Spotify for TV – could it finally be true?

Rumours that Spotify may diversify from music to TV have cropped up almost since the service began four years ago.

The latest peddler is Danish public broadcaster TV2, whose Beep tech site says it has learned that Spotify is negotiating to distribute HBO’s upcoming HBO Nordic over-the-top pay-TV service across Sweden, Norway, Finland and Denmark.

Spotify’s PR folks are being strategically coy, telling paidContent: “There’s always a lot of speculation surrounding Spotify but it’s something we never comment on.” HBO Nordic’s Danish reps also gave us a no-comment. Curious.

The notion that Spotify could branch out from music has always tended to pay more debt to fantasy (and, in fairness, to Spotify’s disruptive qualities) than to fact. Right now, Spotify’s application has no apparent way to deliver video.

But could there be truth this time around?

Besides the partners’ refusal to debunk the report, what is true is that Spotify has considerable clout across the region. At home in Sweden, the service has become music labels’ biggest revenue source; almost 90 percent of music revenue comes from streaming.

Spotify’s billing relationships with several million users throughout the region could prove attractive to HBO as it looks to export its programming on a legal subscription basis.

In fact, that billing relationship alone could be appealing enough for HBO – despite Spotify’s inability to offer video, Spotify customers could nevertheless use HBO Nordic on other platforms and devices. If HBO rode Spotify for bundling in this way, it would be highly ironic, since Spotify itself is desperately seeking bundled-billing partners.
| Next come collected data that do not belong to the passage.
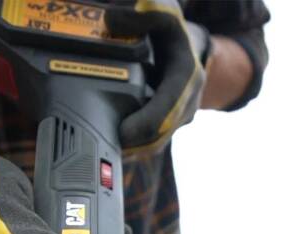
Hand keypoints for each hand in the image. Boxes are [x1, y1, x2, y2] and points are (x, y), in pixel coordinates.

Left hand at [105, 0, 210, 151]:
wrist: (191, 48)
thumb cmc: (172, 32)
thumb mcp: (163, 15)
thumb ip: (142, 15)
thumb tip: (111, 20)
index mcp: (186, 78)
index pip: (166, 111)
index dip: (143, 125)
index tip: (121, 133)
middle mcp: (186, 103)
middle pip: (160, 136)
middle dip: (135, 146)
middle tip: (106, 150)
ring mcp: (179, 117)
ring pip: (157, 143)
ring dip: (133, 151)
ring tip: (106, 155)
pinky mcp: (168, 125)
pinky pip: (152, 141)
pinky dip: (134, 147)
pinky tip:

If it works at home, then Spotify could try exporting the TV idea elsewhere, just like it has with music. That would broaden Spotify’s base considerably to becoming a multi-media subscription entertainment company – but it would also put it on a collision course with some far more powerful rivals, and put it at risk of focus creep.
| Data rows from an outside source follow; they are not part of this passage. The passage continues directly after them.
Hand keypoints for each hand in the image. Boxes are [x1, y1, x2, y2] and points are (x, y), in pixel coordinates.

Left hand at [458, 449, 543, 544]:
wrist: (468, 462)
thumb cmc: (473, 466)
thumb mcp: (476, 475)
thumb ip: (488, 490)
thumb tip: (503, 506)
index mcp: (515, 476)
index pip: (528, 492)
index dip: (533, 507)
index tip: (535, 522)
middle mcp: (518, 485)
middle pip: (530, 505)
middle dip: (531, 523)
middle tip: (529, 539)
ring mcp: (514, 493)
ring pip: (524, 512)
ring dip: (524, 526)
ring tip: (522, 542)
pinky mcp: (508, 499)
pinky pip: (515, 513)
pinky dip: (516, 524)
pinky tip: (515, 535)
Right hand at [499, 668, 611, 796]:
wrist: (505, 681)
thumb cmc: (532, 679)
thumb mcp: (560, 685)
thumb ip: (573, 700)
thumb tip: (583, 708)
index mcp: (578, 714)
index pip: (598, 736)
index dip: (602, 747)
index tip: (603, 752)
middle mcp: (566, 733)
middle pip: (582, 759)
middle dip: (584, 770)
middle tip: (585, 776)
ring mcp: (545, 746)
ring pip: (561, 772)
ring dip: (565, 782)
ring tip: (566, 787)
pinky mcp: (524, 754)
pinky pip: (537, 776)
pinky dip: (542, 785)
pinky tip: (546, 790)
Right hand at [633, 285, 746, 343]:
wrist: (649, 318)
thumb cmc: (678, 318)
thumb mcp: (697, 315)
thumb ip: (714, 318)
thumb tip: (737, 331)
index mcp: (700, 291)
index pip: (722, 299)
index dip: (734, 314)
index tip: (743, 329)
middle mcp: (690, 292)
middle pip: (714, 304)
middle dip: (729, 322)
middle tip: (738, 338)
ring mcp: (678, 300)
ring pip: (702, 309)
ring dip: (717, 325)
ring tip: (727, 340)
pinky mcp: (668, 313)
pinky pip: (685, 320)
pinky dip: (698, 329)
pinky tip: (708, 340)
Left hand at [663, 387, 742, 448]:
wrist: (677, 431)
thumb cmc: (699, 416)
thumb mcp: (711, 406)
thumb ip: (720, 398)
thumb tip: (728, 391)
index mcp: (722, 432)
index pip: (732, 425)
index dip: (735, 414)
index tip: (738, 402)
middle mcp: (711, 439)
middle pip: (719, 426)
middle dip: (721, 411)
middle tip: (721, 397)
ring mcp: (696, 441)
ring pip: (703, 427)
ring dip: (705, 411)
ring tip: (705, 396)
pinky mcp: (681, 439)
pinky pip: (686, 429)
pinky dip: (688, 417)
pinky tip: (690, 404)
Spotify offering HBO Nordic could also put it at odds with its most important regional partner…

Scandinavian telco TeliaSonera – which has a Spotify bundling deal – already plans to offer HBO Nordic itself to its 900,000 TV customers and on the web for €10 per month.
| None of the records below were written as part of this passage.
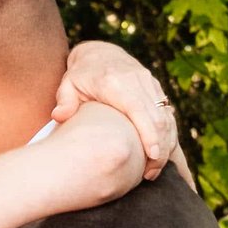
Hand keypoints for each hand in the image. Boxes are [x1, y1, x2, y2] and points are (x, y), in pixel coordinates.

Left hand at [56, 40, 180, 178]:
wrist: (100, 53)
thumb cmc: (81, 75)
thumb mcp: (68, 85)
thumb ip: (64, 101)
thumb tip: (59, 116)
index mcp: (115, 82)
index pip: (138, 110)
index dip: (148, 134)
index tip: (152, 157)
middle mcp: (136, 80)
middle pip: (158, 118)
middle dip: (159, 148)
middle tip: (151, 174)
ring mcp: (149, 82)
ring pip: (166, 117)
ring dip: (165, 144)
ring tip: (154, 169)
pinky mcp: (156, 87)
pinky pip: (167, 113)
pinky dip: (167, 134)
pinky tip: (160, 153)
Spotify gets a quarter of its Premium customers in Sweden from TeliaSonera, the deal with which runs across TV app, mobile and broadband service.

Recently-announced HBO Nordic, launching in mid-October, will offer HBO shows like Boardwalk EmpireGame of Thrones and True Blood outside of pay-TV subscription but for internet subscription or on-demand transactions, right after U.S. premiere.

Netflix prefaced HBO’s announcement of HBO Nordic by announcing it will also go live in Scandinavia, marking the first time HBO and Netflix squarely will compete for the same customers on the internet.

HBO Nordic will also come pre-installed on Samsung devices.

Comcast product management executive director Mike Berkley became Spotify’s product VP in April.